Allah Teâlâ buyurdu ki:
... وَمَن يَتَعَدَّ حُدُودَ اللَّهِ فَقَدْ ظَلَمَ نَفْسَهُ... [ سورة الطلاق من الآية: 1 ]
"... Kim Allah’ın hudutlarını çiğnerse hakikaten kendine zulmetmiş olur." (Talâk Sûresi: 1)
Allah Teâlâ yine buyurdu ki:
... وَمَن يَتَعَدَّ حُدُودَ اللّهِ فَأُوْلَـئِكَ هُمُ الظَّالِمُونَ [ سورة البقرة من الآية: 229 ]
"... Her kim Allah’ın hudutlarını aşarsa, işte onlar zâlimlerin ta kendileridir." (Bakara Sûresi: 229)
Bir insan, Müzdelife'ye varmadan önce yatsı namazının vaktinin çıkmasından endişe ediyorsa, Müzdelife'ye varmamış olsa bile akşam ve yatsı namazlarını, bulunduğu hal üzere kılması gerekir. Eğer yaya olarak Müzdelife'ye gidiyorsa, yolda durup namazlarını kıyâm, rükû ve secdesiyle kılar. Yok eğer araçla gidiyorsa ve araçtan inme imkânı yoksa, -bu durumda araçtan inmesinin imkânsız olma ihtimali uzaktır- araçta o hal üzere namazını kılar. Çünkü Allah Teâlâ şöyle buyurmuştur:
فَاتَّقُوا اللَّهَ مَا اسْتَطَعْتُمْ... [ سورة التغابن من الآية: 16 ]
"(Ey mü’minler!) O halde gücünüz yettiği kadarıyla Allah’tan korkun (Allah’tan korkmada güç ve takatinizi harcayın)." (Teğâbun Sûresi: 16)

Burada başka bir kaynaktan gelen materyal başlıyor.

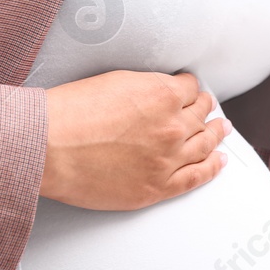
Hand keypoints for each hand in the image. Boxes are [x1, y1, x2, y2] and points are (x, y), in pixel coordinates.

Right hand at [41, 70, 230, 209]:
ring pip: (204, 145)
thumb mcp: (114, 81)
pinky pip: (196, 177)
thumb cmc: (70, 113)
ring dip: (215, 135)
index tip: (189, 90)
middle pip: (201, 115)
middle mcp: (173, 127)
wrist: (48, 147)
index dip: (189, 88)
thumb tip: (160, 91)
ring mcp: (168, 160)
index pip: (190, 88)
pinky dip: (212, 168)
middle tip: (208, 108)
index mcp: (163, 96)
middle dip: (204, 109)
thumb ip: (145, 87)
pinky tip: (220, 162)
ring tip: (221, 130)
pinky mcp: (157, 188)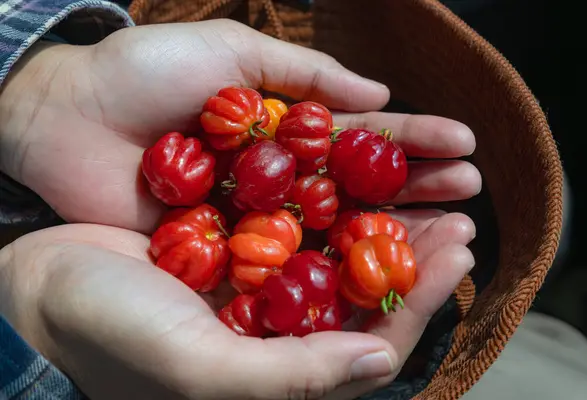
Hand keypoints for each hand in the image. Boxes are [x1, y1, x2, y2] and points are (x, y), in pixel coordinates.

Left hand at [0, 19, 479, 233]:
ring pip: (333, 232)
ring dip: (388, 235)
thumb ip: (306, 74)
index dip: (414, 143)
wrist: (60, 118)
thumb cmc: (141, 73)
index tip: (464, 146)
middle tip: (471, 199)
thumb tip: (379, 92)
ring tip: (446, 237)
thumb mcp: (231, 52)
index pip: (363, 139)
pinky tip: (373, 277)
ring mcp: (254, 220)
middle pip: (360, 190)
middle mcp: (279, 179)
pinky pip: (282, 265)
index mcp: (284, 130)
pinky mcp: (223, 255)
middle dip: (417, 193)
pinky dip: (325, 272)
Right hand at [0, 210, 473, 399]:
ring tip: (425, 190)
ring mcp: (257, 286)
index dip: (420, 298)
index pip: (371, 339)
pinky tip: (357, 175)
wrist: (42, 289)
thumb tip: (382, 362)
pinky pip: (297, 223)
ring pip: (339, 253)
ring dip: (382, 221)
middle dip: (415, 255)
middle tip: (459, 216)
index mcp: (279, 368)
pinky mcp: (235, 246)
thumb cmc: (112, 334)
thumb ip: (293, 376)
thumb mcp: (202, 368)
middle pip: (365, 292)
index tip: (458, 254)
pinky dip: (331, 200)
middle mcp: (277, 330)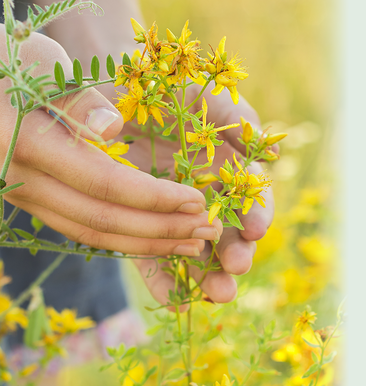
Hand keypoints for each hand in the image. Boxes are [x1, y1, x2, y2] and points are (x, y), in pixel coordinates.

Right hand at [0, 0, 221, 255]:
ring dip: (142, 242)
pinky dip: (115, 236)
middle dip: (159, 230)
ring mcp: (20, 195)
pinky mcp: (24, 196)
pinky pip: (75, 226)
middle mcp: (23, 182)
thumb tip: (116, 129)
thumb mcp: (38, 61)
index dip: (156, 198)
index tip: (198, 202)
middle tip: (207, 234)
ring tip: (186, 245)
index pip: (106, 186)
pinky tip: (145, 236)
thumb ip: (77, 98)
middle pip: (102, 222)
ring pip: (89, 233)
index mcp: (30, 146)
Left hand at [124, 87, 273, 304]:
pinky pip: (151, 255)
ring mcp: (170, 211)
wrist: (114, 91)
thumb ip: (235, 117)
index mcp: (222, 165)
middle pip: (226, 230)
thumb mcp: (200, 93)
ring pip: (194, 250)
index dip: (256, 213)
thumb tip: (271, 160)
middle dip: (234, 252)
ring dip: (206, 274)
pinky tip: (173, 300)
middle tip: (234, 268)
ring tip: (214, 294)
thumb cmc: (160, 86)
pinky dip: (164, 279)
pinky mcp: (139, 222)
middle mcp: (201, 192)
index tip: (256, 229)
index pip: (247, 196)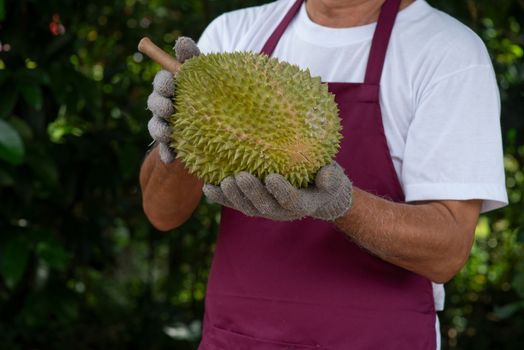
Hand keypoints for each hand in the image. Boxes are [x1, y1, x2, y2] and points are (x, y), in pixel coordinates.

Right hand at [147, 37, 199, 162]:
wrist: (222, 120)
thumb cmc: (211, 90)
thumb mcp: (206, 74)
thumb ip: (193, 59)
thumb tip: (181, 42)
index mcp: (172, 87)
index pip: (162, 82)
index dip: (163, 82)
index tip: (171, 82)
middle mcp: (165, 105)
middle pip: (155, 104)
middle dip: (159, 105)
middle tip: (169, 108)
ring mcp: (167, 126)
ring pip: (156, 126)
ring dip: (160, 129)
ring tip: (168, 133)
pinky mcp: (173, 144)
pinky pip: (165, 150)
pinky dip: (166, 153)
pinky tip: (170, 159)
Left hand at [203, 162, 352, 220]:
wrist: (315, 193)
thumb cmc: (325, 181)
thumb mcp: (334, 179)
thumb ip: (331, 178)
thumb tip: (327, 174)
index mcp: (302, 204)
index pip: (291, 201)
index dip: (281, 191)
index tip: (272, 177)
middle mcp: (280, 211)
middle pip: (263, 206)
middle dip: (251, 193)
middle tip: (240, 177)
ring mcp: (264, 209)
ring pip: (246, 207)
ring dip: (233, 196)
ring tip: (224, 182)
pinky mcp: (252, 204)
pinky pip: (235, 203)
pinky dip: (220, 197)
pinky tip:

Çünkü her insanın araçtan inmesi ve yolun sağında veya solunda durup namazlarını kılması mümkündür.
Beşincisi:
Bazı hacılar, sabah namazını vaktinden önce kılmaktadırlar. Öyle ki sabah namazı hemen kılıp Müzdelife'den ayrılmaktadırlar.Bu, büyük bir hatadır.Çünkü vaktinden önce kılınan namaz makbül değildir.Aksine vaktinden önce namaz kılmak haramdır.Çünkü bu davranış, Allah -azze ve celle-'nin sınırlarını aşmaktır.Zirâ namaz, Allah Teâlâ tarafından başı ve sonu belli olan belirli vakitlerle farz kılınmıştır.Bundan dolayı hiç kimsenin vakti girmeden önce namazı öne alması câiz değildir.